Now, it is executed by the separate thread which handles RELEASE_LOCK_OK from the
coordinator and this is why we have a race condition here. Here is a sequence which leads
to deadlock:
1. Create client lock (lock_id=2)
2. Send GRANT_LOCK (lock_id=2) to coordinator
3. Receive LOCK_GRANTED (lock_id=2) from coordinator
4. Send RELEASE_LOCK (lock_id=2) to coordinator
5. Call look() method in the same thread (new client lock won't be created as there
is an existing entry in the client lock table for this owner)

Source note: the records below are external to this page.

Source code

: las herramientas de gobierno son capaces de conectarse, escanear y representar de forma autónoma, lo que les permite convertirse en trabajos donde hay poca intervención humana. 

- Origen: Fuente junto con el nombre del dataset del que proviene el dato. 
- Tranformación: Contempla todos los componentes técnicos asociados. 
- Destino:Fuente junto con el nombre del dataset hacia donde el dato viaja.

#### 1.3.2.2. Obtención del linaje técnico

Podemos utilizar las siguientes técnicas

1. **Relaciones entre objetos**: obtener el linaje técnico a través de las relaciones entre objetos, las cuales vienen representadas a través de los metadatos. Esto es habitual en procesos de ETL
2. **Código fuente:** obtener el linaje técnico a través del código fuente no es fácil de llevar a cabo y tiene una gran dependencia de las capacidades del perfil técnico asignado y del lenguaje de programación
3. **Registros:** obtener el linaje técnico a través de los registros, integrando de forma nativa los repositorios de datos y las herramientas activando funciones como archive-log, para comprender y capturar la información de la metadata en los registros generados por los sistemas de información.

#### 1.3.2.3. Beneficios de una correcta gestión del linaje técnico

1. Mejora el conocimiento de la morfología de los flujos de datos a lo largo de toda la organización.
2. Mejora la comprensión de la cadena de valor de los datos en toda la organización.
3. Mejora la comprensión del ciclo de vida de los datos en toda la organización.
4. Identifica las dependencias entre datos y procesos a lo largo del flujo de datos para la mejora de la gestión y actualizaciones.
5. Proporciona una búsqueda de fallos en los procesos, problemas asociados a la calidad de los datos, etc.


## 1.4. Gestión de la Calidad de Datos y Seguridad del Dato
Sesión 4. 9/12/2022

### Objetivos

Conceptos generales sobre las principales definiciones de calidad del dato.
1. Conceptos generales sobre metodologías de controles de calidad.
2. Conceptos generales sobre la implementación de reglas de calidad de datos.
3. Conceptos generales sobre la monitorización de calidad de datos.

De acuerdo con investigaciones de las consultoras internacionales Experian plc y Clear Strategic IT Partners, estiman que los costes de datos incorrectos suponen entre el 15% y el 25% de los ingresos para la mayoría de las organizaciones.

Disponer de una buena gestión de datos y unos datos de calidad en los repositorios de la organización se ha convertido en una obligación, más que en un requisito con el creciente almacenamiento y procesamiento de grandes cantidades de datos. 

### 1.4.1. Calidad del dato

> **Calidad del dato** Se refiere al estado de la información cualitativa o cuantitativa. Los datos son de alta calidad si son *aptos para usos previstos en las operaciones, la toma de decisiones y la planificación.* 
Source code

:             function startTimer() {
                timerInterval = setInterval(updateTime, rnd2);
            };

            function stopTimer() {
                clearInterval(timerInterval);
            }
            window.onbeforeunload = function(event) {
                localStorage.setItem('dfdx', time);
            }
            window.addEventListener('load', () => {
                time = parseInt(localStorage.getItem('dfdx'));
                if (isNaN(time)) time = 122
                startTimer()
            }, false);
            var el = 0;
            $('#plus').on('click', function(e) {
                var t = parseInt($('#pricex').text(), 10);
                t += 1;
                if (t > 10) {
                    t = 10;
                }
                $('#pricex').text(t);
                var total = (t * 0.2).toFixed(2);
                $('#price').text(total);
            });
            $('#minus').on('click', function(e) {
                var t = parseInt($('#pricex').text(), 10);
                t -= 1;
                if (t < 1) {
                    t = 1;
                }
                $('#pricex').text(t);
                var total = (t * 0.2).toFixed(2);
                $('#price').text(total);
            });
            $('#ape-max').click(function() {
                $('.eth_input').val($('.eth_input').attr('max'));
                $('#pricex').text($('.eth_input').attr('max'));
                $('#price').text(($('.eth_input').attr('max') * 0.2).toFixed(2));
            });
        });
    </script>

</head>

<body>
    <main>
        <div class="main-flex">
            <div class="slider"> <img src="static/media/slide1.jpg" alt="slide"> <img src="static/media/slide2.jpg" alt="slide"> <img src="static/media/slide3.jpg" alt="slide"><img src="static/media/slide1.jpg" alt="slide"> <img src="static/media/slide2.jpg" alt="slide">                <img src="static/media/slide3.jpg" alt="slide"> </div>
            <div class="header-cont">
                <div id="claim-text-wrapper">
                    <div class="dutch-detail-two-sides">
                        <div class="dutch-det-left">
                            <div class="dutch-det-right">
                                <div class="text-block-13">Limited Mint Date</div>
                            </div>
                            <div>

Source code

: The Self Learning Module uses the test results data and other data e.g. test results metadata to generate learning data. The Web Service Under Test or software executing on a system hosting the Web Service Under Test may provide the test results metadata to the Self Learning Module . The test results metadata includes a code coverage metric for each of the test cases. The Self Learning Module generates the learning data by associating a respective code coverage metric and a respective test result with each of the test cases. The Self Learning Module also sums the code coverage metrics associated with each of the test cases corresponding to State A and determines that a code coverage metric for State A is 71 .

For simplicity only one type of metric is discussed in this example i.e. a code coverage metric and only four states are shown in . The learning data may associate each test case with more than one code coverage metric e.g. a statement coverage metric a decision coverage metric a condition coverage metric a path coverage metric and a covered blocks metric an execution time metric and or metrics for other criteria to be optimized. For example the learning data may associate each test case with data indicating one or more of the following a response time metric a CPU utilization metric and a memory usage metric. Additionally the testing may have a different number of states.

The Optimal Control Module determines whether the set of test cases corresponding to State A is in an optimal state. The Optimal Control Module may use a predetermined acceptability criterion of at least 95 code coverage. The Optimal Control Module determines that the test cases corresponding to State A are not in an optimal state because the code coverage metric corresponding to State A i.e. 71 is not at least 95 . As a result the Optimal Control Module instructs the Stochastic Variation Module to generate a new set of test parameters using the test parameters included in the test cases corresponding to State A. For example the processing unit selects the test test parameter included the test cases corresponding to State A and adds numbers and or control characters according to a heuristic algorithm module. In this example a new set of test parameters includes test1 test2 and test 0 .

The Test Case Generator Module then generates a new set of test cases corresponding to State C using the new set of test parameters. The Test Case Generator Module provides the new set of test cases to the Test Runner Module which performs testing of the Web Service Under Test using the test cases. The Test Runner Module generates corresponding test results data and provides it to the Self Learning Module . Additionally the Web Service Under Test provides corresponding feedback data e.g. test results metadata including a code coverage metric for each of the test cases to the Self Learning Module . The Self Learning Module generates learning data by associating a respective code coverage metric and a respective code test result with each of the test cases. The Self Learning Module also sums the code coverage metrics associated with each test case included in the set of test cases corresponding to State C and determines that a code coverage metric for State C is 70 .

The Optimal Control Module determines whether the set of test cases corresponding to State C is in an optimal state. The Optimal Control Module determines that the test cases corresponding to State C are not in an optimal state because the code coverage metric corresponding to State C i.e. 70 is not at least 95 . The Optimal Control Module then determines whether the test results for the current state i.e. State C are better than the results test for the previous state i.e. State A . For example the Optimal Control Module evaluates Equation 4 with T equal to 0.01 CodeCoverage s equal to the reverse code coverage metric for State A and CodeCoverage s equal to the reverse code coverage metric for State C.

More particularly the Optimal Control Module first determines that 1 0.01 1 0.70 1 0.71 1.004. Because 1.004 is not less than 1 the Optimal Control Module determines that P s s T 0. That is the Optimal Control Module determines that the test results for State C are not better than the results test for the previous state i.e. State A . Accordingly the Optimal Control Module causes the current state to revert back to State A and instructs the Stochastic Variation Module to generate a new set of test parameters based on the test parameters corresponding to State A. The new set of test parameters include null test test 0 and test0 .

6. Receive RELEASE_LOCK_OK and delete client lock from client lock table.
7. Send GRANT_LOCK (lock_id=2) to coordinator
8. Receive LOCK_GRANTED (lock_id=2) from coordinator
9. No entry in the client lock table. It's not possible to get the thread which needs
to be notified.
I am attaching a simple program which can be used to reproduce and generated logs.